Printer-friendly versionPrinter-friendly version
Issue: 
Spring 2006

- Mason Kortz (PAL/CCE)

When working on a collaborative project, the benefits of sharing files between users quickly becomes apparent. A method has to be found that is supported by the group's collective infrastructure, that works for all members of the collaborative group, and that is (hopefully) efficient, user-friendly, and secure. This article is meant to help scope the file sharing needs of a project and find a method that meets the needs of the project, and all parties involved, without adding undue administrative or technical overhead. This article considers email, FTP, remote disks, and WebDAV as file sharing solutions.

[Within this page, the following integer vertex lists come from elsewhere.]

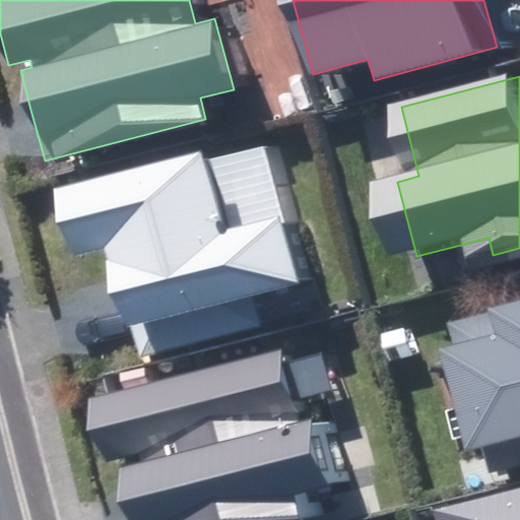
[(127,324),(140,355),(260,324),(252,296),(298,283),(280,222),(283,221),(265,145),(203,159),(201,149),(55,187),(73,255),(105,248),(117,290),(127,324)]
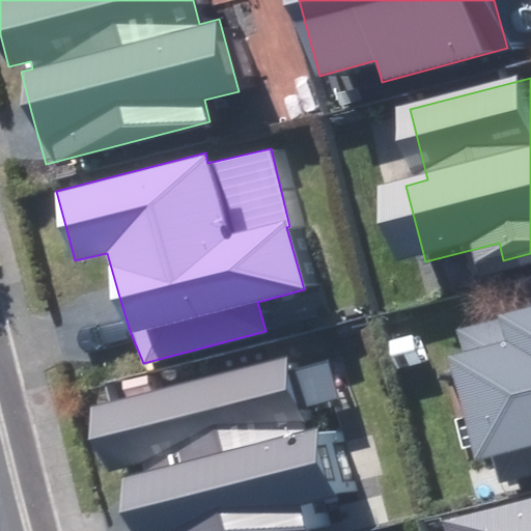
[(530,313),(473,329),(511,480),(530,475),(530,313)]
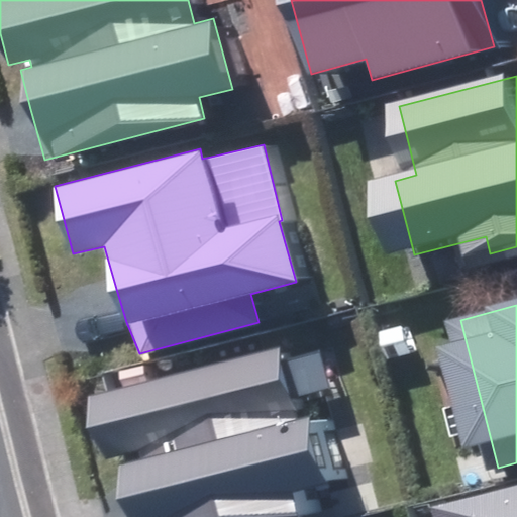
[(136,516),(278,516),(296,512),(287,485),(324,475),(308,414),(289,418),(272,348),(89,396),(103,455),(126,449),(129,459),(121,461),(133,503),(136,516)]
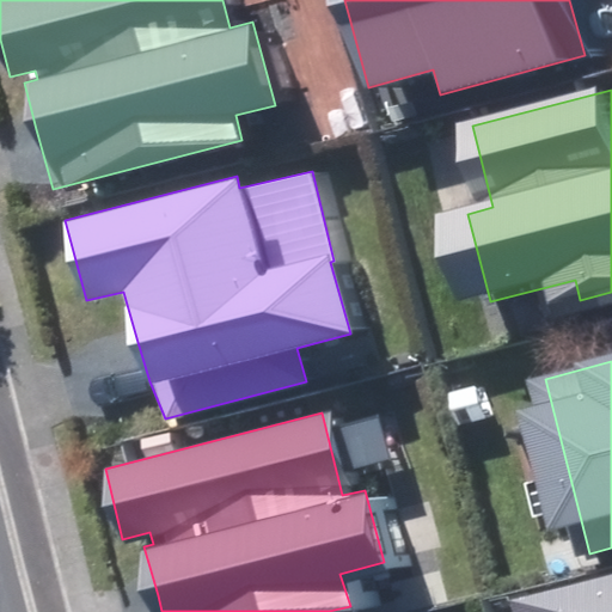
[(611,611),(611,577),(546,594),(550,611),(611,611)]
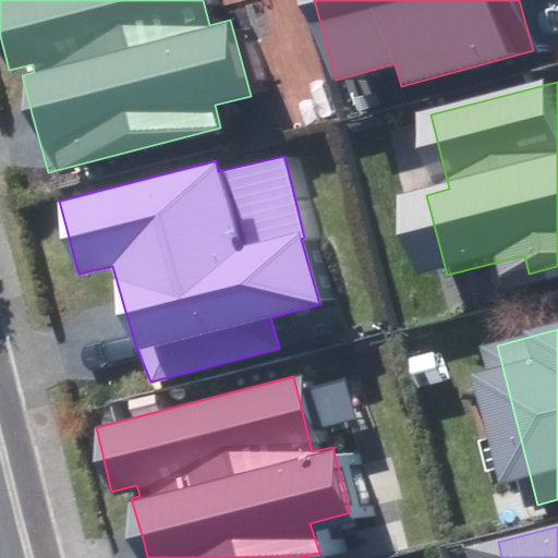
All buildings are outlined.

Email, while not a file sharing technology in a strict sense, is so widely used for file transfers that it deserves some mention here. Email is a useful tool because it is ubiquitous, familiar, and in the foreground of many users' work routines. When used to transfer files, email also adds the advantage of adding context to the file, in the form of the email message body. When dealing with small, static files and small groups of recipients, email is a good choice for transferring files. However, email lacks scalability. Large attachments sent to many users can cause clutter to build up quickly. For this reason, many email services limit the size of attached files. Collaboration over email can also be difficult - with many users mass-emailing out revisions to a file, it can be hard to keep track of which, if any, is the authoritative version. Finally, emailed files don't live in a shared space. If a new user wants to start collaborating on a file, the user must first get someone who already has the file to email it out.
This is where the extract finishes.